--- AVAILABLE DATA Enclosed Below ---
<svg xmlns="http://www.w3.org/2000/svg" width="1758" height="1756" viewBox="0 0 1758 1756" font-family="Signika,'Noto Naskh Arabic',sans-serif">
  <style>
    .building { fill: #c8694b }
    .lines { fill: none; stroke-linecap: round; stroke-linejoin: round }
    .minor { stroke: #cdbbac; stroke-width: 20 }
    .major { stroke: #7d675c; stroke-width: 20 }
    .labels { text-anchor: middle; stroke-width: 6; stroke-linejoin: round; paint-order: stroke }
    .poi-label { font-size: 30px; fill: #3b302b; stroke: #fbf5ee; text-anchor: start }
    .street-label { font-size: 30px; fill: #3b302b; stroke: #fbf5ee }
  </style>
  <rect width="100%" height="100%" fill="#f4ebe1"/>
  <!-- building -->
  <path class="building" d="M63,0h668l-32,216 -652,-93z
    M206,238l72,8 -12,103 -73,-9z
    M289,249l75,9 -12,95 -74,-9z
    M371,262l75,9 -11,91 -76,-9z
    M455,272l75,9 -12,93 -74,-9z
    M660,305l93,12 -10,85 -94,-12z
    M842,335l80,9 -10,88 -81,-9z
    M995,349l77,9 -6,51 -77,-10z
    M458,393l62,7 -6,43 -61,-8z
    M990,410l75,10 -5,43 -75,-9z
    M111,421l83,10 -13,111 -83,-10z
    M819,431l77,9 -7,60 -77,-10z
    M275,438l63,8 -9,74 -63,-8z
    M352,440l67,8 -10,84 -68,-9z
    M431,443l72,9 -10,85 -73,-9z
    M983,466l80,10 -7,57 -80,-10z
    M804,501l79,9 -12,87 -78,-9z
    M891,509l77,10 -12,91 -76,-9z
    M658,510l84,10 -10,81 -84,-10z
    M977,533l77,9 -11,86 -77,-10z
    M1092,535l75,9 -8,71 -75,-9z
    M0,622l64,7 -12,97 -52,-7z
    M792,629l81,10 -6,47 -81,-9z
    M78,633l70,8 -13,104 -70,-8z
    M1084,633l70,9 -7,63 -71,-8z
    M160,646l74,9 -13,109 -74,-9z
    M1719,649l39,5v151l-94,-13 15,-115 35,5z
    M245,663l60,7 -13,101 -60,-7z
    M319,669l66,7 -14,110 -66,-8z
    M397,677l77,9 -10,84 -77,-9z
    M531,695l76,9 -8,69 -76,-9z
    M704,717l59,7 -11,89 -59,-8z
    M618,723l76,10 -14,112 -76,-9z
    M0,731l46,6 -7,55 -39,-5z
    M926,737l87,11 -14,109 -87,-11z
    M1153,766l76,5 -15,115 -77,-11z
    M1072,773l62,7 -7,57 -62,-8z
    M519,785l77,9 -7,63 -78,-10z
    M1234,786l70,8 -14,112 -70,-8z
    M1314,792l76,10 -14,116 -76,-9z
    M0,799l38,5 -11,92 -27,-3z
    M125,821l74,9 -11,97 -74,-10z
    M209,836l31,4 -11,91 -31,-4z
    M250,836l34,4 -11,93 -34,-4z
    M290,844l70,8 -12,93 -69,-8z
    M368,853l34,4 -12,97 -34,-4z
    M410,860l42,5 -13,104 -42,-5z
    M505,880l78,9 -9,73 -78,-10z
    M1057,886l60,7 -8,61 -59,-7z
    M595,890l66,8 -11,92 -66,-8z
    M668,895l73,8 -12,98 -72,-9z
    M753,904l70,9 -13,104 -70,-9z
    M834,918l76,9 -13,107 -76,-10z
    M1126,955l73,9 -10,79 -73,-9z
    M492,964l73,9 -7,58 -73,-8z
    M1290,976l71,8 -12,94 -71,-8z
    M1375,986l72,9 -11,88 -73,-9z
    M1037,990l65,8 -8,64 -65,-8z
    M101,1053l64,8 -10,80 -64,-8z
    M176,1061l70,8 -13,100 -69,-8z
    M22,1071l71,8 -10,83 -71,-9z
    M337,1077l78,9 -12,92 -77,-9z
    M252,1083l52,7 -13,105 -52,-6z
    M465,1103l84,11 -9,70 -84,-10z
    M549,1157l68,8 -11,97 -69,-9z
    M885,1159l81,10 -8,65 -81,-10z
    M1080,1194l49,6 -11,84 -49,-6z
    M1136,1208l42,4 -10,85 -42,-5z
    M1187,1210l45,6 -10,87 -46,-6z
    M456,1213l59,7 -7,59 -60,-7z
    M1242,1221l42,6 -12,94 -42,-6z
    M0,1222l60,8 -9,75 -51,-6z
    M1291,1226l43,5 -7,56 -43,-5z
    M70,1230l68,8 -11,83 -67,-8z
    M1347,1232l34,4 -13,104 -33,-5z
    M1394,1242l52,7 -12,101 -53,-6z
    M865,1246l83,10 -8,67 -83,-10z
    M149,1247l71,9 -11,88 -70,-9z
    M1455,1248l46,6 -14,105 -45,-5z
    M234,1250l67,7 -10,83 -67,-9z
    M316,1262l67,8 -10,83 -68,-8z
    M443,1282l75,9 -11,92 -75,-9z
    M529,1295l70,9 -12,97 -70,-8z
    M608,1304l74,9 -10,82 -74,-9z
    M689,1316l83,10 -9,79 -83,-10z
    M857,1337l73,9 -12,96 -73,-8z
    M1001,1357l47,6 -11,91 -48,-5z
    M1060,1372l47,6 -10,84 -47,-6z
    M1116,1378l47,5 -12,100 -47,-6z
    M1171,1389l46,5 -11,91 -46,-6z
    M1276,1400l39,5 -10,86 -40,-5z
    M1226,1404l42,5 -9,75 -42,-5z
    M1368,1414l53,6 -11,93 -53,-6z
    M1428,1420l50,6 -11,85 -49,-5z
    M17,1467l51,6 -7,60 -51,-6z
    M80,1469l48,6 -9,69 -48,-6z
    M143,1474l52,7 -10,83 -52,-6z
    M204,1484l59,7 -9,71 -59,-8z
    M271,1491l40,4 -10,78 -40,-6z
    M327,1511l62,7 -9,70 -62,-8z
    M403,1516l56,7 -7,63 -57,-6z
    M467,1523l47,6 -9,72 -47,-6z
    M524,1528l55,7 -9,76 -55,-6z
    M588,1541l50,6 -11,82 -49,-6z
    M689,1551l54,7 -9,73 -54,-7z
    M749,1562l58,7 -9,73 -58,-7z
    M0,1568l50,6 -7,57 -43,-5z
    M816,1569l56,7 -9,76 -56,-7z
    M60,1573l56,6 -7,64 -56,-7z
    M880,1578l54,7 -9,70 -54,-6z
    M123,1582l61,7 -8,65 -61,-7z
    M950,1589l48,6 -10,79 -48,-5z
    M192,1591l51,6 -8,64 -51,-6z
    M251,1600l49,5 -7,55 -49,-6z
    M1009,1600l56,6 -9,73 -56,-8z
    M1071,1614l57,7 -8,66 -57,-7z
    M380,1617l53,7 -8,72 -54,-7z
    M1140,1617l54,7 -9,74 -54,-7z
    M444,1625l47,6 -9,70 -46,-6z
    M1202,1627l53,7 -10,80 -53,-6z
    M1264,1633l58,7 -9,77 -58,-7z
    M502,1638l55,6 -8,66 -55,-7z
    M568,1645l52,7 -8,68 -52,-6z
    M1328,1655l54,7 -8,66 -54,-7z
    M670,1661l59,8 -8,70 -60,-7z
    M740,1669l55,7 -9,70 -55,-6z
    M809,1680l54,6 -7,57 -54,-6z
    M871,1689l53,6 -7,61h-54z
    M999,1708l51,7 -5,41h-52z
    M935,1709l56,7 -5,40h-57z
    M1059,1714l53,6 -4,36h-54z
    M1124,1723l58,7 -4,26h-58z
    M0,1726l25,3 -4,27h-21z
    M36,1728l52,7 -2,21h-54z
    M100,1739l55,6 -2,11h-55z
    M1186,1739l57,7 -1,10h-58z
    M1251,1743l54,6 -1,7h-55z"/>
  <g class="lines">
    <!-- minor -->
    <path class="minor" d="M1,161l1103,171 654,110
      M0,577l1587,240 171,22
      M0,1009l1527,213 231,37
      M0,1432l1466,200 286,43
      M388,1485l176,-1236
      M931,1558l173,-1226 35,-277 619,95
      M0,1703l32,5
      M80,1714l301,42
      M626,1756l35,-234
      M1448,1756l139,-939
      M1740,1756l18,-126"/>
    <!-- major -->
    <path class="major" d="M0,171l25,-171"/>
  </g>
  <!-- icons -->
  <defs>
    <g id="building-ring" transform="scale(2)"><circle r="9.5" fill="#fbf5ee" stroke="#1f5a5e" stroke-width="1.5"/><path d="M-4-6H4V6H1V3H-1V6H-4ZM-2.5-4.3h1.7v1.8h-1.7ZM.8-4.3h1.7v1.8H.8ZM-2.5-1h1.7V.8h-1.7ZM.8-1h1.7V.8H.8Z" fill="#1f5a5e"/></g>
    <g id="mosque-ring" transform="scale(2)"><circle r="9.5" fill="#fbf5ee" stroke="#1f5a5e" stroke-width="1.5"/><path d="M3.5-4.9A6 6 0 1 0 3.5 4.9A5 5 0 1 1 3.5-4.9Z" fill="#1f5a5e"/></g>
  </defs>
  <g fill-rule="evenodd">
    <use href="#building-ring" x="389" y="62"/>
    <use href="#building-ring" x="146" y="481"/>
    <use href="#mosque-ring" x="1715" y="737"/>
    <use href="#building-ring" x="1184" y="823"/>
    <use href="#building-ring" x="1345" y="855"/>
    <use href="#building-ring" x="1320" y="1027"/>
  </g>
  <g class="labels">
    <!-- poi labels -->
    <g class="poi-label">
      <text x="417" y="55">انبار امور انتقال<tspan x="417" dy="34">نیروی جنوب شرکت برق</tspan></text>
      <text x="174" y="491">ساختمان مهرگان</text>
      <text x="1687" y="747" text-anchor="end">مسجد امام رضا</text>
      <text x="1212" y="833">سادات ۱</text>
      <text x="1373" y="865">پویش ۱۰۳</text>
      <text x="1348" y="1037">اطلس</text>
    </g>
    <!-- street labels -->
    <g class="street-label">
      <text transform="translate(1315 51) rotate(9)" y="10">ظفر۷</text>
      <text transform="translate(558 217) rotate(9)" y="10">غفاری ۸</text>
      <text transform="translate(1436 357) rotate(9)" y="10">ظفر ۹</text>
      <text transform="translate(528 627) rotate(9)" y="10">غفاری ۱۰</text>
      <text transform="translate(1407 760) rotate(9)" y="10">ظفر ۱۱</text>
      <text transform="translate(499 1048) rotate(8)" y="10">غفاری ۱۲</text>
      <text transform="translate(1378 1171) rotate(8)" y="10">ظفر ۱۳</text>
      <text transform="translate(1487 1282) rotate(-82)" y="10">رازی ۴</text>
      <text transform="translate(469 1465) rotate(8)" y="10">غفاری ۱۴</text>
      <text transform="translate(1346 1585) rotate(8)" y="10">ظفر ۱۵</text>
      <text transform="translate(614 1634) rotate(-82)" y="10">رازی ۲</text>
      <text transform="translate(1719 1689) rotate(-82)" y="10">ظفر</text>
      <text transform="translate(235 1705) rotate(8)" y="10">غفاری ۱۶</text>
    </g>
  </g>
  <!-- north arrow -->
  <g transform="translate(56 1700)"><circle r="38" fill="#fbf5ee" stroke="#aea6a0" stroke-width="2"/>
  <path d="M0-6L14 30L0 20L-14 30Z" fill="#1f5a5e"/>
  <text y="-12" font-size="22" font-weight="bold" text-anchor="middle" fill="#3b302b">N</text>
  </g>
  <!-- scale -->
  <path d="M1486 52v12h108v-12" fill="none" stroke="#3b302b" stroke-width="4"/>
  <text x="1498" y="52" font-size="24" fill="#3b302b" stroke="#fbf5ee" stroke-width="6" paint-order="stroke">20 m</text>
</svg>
--- End of Enclosed AVAILABLE DATA ---
**ACTION ITEM:**
Write only the number of lines in the entries where the string "height" occurs.

**OUTPUT OF THE TASK:**
2